O DESASTRE ARGENTINO
Paulo Gastal Neto*
A Argentina, desde há muito tempo, foi uma referência para a economia brasileira e o Brasil para eles. Uma espécie de espelho. Quem não recorda da expressão ‘efeito orloff’, para ilustrar o que aconteceria aqui ou lá, diante de uma crise ou época de bonança? O que era vivido por lá seria vivido aqui e vice-versa? A peça publicitária, dos anos 80, era de uma propaganda da Vodka Orloff, onde o protagonista conversava com ele mesmo, dizendo que ao beber a tal marca, não teria ressaca. O comercial que marcou época e virou bordão nacional, também serviu de referência aos economistas. O Brasil é o amanhã da Argentina e ela é o amanhã do Brasil. Então, baseado nesta lembrança histórica, vale a ideia que – diante do caos econômico em que se meteu um dos principais parceiros comerciais e nação amiga do Brasil – a preocupação seja extremamente procedente.

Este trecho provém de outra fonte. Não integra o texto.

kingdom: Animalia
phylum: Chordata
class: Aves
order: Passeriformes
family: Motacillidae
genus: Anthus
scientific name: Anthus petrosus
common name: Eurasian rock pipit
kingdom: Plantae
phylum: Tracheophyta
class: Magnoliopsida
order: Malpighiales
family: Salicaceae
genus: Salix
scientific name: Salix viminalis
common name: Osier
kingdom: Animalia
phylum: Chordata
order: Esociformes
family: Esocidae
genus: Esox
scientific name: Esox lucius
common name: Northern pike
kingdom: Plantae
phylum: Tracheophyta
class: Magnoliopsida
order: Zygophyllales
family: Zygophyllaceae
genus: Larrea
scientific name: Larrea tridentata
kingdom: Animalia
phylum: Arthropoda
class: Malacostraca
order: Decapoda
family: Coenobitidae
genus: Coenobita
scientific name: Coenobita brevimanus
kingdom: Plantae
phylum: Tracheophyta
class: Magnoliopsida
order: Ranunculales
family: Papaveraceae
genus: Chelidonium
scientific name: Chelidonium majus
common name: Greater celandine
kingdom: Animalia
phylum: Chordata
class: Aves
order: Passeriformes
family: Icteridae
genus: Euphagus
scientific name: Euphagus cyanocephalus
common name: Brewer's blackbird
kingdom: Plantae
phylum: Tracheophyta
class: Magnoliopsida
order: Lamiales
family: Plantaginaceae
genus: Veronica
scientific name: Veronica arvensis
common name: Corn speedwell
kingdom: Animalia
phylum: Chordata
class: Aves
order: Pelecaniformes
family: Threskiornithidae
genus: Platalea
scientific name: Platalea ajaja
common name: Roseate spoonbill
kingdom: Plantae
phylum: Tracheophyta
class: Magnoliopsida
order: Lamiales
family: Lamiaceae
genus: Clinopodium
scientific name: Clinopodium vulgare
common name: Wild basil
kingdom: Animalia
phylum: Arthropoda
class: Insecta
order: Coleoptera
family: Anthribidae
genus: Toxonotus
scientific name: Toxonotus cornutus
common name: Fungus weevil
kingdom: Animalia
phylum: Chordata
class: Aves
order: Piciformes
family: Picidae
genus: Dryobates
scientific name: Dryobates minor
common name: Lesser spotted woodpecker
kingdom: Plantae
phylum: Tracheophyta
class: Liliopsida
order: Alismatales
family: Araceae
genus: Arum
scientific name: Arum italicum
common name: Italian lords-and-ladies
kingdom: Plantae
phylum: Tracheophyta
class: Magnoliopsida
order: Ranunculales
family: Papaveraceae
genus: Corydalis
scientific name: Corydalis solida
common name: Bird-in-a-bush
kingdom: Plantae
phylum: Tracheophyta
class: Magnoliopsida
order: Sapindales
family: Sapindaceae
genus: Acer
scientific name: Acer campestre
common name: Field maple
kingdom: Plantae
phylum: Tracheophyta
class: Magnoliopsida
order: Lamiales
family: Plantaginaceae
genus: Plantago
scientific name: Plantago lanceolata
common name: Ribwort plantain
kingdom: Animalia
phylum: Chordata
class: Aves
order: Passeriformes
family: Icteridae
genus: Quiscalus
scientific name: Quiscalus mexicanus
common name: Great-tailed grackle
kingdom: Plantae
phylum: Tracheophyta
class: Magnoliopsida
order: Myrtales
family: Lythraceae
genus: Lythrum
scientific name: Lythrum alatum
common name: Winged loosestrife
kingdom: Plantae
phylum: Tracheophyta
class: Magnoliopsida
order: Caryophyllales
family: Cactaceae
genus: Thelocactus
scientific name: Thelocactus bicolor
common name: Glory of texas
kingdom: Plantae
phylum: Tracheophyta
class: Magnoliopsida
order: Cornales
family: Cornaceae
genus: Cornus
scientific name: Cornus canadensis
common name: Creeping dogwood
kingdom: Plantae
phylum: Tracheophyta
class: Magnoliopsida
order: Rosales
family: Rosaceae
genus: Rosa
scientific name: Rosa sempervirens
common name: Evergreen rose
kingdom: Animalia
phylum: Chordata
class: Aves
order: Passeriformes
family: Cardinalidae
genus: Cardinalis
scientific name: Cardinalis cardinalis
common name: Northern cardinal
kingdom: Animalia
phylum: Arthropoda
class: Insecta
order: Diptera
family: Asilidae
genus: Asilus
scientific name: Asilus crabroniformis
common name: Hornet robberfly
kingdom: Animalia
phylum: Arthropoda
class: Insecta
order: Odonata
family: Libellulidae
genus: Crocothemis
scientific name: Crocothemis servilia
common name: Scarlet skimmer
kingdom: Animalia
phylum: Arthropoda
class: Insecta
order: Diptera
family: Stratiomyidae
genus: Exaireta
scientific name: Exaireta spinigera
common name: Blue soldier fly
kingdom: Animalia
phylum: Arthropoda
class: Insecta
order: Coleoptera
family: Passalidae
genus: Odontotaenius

Neste sábado, 08.07, após um festival de desencontros e informações contraditórias, depois de a grande mídia argentina ter anunciado a renúncia do presidente Alberto Fernández, a crise ficou escancarada para o mundo. A renúncia viria a ser desmentida em seguida, mas os mercados já estavam em ebulição e o Peso sofria mais uma desvalorização. O presidente e sua vice estiveram por horas ao telefone, segundo os jornais de Buenos Aires, cometendo um tanto de trapalhadas e fazendo com que os mercados ficassem instáveis e as previsões de inflação atingisse o surpreendente patamar de 80 % ao ano. A crise argentina já está sendo comparada a da Venezuela. O peronismo ruiu. Ele está na contramão da história. O governo de Alberto Fernández é um desgoverno, disse uma fonte próxima ao próprio presidente à uma jornalista portenha.
Todas as fontes do governo argentino, que servem de referência aos grandes periódicos, dizem abertamente que Alberto “se foi”, “está isolado”, “que vive uma realidade paralela”. Escândalos se sucedem e Cristina Kirchner já está de olho na cadeira presidencial. Na semana passada ela deixou vazar aos argentinos: “Olha, eu consigo mostrar meus ‘chats’ mas tem gente que não consegue”. Suas palavras públicas referiam-se a conversas privadas em relação a conturbada vida íntima do presidente, que o impede de fazer o mesmo. Cristina faz o tipo: com um vice desses não necessito de inimigos.
Ao mesmo tempo que Cristina luta contra a história tentando não envolver-se na conjuntura, apenas buscando uma brecha para então assumir o lugar de seu ex-amigo, o custo dessa parafernália irresponsável é um Peso desabando a cada dia frente ao Dólar, miséria nas ruas de Buenos Aires, insatisfação do mercado financeiro e dos bancos, indústria perdendo postos de trabalho e o povo argentino definhando economicamente.
O que deverá acontecer diante de uma possível renúncia de Fernández é que uma Argentina – ao invés de transferir o poder para o kirchnerismo – acabar entrando numa convulsão social. Kirchner, irresponsavelmente acredita, que os argentinos são ingênuos e podem então lhe delegar a presidência, pensando que ela não seja parte da crise.
A Argentina infelizmente se transformou num país sem controle, mesmo que a porta-voz da Casa Rosada, Gabriela Cerruti, tenha dito aos quatro cantos, na sexta-feira que: “El presidente está en control del país”. Porém, ela esqueceu de dizer que: “não está sabendo que cada dia controla menos. Pobres “hermanos”! Mas fica a lembrança: “eu sou você amanhã”!